# All of my family and freinds threw my a surprise party



## missgymnast91 (Jan 15, 2009)

*All of my family and friends threw me a surprise party*

So on thursday I will be 18 years old and after work today my best friend said she and I would go to the gym (gymnastics gym) and practice. Well as soon as I walked inside all I see was a bunch of people jump out and yell "SURPRISE." 
Never in a million years would I of thought that I would ever have a suprise party thrown for me. I've never even had a regular birthday party before. Most of the time it's just me and my mom having a home cooked dinner and homemade cake. 
For once in my life, it was all about me. I was the center of attention.
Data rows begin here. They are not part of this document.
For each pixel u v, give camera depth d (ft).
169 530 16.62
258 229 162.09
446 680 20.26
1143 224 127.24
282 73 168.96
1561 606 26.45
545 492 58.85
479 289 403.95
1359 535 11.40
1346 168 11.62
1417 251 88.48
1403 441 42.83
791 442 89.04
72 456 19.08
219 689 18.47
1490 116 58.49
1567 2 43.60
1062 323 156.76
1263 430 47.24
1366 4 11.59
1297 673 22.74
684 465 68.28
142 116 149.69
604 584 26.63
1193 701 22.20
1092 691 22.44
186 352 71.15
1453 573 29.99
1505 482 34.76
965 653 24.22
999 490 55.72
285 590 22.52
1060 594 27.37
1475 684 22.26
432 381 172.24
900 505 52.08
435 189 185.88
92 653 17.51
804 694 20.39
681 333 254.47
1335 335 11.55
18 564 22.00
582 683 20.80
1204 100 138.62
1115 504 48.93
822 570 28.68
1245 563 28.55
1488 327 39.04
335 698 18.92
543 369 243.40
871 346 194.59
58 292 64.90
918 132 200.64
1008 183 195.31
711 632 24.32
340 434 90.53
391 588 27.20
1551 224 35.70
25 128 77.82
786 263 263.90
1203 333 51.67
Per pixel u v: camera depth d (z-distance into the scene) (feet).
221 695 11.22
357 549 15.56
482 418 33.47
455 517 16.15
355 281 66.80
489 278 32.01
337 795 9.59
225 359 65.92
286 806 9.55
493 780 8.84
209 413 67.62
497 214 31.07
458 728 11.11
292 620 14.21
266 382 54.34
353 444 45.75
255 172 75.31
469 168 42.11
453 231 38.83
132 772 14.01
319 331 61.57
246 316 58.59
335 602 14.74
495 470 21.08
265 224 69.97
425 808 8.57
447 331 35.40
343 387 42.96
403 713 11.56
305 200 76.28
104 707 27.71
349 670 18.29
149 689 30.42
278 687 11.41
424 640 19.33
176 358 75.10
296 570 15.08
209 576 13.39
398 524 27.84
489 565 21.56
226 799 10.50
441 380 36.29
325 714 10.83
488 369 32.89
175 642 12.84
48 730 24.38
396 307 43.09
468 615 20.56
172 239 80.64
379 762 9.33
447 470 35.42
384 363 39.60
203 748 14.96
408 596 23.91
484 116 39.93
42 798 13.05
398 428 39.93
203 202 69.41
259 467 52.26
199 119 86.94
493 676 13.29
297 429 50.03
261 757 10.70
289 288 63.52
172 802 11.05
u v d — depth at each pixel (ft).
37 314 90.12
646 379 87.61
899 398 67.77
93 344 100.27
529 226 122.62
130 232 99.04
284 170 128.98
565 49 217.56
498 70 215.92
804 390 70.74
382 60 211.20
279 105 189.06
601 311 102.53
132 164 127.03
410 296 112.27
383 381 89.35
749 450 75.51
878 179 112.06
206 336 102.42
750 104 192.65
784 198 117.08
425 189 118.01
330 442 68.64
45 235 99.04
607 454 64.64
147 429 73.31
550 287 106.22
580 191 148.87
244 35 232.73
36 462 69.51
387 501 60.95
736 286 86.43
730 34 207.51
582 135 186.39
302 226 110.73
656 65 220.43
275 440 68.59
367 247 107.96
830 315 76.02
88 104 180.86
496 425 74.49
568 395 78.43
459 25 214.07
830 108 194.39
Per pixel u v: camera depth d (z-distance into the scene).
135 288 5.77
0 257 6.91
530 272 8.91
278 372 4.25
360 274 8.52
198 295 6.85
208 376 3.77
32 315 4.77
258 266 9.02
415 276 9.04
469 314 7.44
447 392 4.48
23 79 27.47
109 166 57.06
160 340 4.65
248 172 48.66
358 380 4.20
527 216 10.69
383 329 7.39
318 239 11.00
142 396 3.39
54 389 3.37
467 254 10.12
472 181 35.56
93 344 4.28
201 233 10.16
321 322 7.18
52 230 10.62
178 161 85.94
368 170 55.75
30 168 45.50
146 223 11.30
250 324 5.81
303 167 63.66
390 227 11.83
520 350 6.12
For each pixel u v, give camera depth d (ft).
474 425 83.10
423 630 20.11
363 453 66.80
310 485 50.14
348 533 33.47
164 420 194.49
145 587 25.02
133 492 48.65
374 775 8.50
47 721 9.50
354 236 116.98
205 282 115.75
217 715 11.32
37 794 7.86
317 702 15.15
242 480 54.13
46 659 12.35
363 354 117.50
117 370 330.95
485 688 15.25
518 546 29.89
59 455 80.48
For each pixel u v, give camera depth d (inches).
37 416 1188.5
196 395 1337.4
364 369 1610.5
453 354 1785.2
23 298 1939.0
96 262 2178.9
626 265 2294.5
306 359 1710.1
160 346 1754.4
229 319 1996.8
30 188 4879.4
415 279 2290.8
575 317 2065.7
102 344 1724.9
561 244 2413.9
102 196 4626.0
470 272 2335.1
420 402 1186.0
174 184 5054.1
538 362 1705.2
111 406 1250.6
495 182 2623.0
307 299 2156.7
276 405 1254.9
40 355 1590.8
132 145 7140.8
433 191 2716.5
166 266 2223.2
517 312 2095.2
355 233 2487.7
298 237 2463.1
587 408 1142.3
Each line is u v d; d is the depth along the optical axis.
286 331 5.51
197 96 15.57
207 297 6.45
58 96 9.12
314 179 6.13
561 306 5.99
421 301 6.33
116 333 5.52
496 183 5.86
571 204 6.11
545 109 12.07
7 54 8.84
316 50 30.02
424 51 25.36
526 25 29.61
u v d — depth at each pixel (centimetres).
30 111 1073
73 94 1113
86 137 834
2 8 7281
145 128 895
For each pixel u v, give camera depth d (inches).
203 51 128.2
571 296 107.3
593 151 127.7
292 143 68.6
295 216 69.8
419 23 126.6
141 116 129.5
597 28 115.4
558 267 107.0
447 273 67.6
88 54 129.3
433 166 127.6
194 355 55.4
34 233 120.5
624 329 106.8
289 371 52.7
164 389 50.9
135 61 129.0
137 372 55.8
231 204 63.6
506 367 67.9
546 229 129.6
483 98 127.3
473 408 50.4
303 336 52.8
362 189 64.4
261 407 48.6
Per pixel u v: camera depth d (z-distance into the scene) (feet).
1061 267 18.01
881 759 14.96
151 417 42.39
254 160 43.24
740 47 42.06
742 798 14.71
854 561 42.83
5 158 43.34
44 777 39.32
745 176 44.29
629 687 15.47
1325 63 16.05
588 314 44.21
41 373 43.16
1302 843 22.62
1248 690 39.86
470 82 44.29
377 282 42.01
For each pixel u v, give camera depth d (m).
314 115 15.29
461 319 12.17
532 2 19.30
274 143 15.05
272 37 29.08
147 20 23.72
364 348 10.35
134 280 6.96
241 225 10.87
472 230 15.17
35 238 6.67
It felt good just being with the people I love. The people who care about me. For once there was no nerves, no anxiety. I could be myself. That felt great.
Even though none of them are on here I just wanted to say,
Thank You <3


----------



## Dempsey (Jun 27, 2009)

Haha, nice! They can be hard to organize so I'm glad it worked out great.


----------



## jellybelly (May 10, 2009)

Aw that's really great!


----------



## mind_games (Nov 30, 2008)

I'm happy for ya  And glad to hear you were so relaxed and anxiety free during it too.


----------



## bbarn (Dec 22, 2007)

That's a great story, you really enjoyed your party without the feelings of anxiety when the party threw you off guard, good job!


----------